The media images of recent events have been deeply troubling: Rhodes' statue, bound and hooded - like some ISIS hostage; the crouching burger guarding Paul Kruger on Church Square irreverently doused in bright green paint; and students dancing on the tables at a UCT Council meeting, singing “one settler, one bullet!”
This aggression against the symbols of the past has its roots in stereotypes of white South Africans that have long been promoted by the ANC/SACP. As a result, many people truly believe that:
Whites ‘stole’ the land that they now own (even though much of it has been bought since 1994);
Whites are rich - not because they have worked hard, built businesses and acquired marketable qualifications and skills - but because of the advantages that they accumulated from centuries of black exploitation;
Apartheid (i.e. whites) - and not 21 years of ANC rule - is responsible for the current triple crisis of black poverty, inequality and unemployment;
Little or nothing has changed in the distribution of wealth or the control of the economy since 1994 (even though black South Africans now dictate economic, fiscal and labour policy; comprise over 60% of the middle class and control the public sector, the parastatals, the informal sector and 23% of the JSE - compared with 22% owned by whites); and that
Whites have not properly atoned for the sins of the past - even those who were not born - or who were children - in 1994.
This stereotype has been compounded by a growing rejection of Western culture - referred to as “whiteness”. In terms of this analysis Western Europeans are guilty of having for the past 500 years exploited and subjugated the pristine peoples of Africa, Latin America and Asia. Their material success has its origin in this relentless despoliation and has left them with an innate sense of their own racial superiority.

• • •

## Set exercise 1
According to the passage on attacks against South Africa's historical symbols, what share of the JSE do black South Africans control?
## Set exercise 2
Go on with the passage on attacks against South Africa's historical symbols, picking up after its final sentence.
The material after this text has no connection to it.

## Given data
• • •

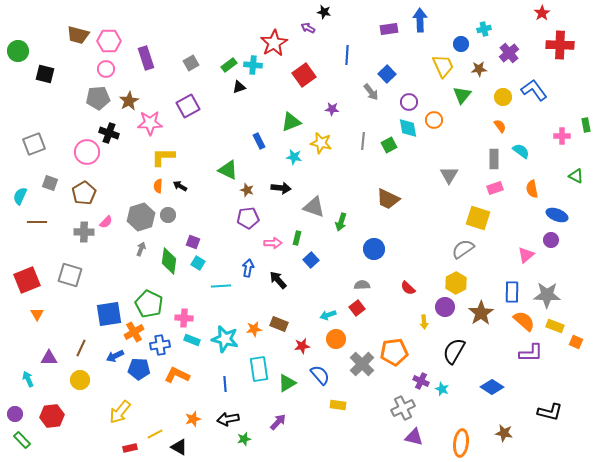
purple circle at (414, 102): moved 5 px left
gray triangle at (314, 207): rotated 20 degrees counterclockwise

• • •

## Written answer 1
23%

## Written answer 2
So whites are by definition racists - whether they are aware of it or not. However, blacks can never be racists because they are struggling against the unfairly accumulated power of white institutions - like UCT (even though blacks now enjoy a virtual monopoly of political power).
President Zuma started the latest round of racial pot-stirring by claiming in January that all South Africa's problems originated with Jan van Riebeeck. The current racial agitation fits in nicely with the ANC/SACP's “radical implementation of the second phase of its National Democratic Revolution”. In particular, it will help to prepare the climate for the assault on white property rights that is embodied in a raft of new legislation. It is within this context that the attacks on the symbols of the past must be seen.
At the very moment that the Rhodes statue was being removed from UCT, the government was hosting a state visit for Robert Mugabe - the personification of black retribution against minority whites. During the visit President Zuma returned to his second phase theme: while African countries had gained political freedom, majority groups were still subjected to poverty and there was a hyper-concentration of wealth among citizens of “white or colonist” descent. (Note the word “colonist”.)
“If we worked hard to bring political freedom then it is our turn to work hard to bring economic freedom... To me the struggle to liberate ourselves economically is a crucial one. We should be as angry about this struggle as we were for the political liberation. It’s urgent, it’s important, it’s correct.”
The core of racism lies in the propagation of negative racial stereotypes. It reduces ordinary human beings to depersonalised caricatures - and potential targets. It gives demagogues a licence to incite harm against identifiable groups - whether they are gays, Jews, white farmers or Somali shopkeepers.
The values that the protesters and ANC/SACP ideologists are rejecting are not “white”- as commentators would have us believe. They are the distillation of global experience of what works in human society and what does not work. They are based on religions that have their origin in Asia; on Arab and Indian mathematics and astronomy; on European norms of democratic governance; on globalised technology; and on economic experience everywhere.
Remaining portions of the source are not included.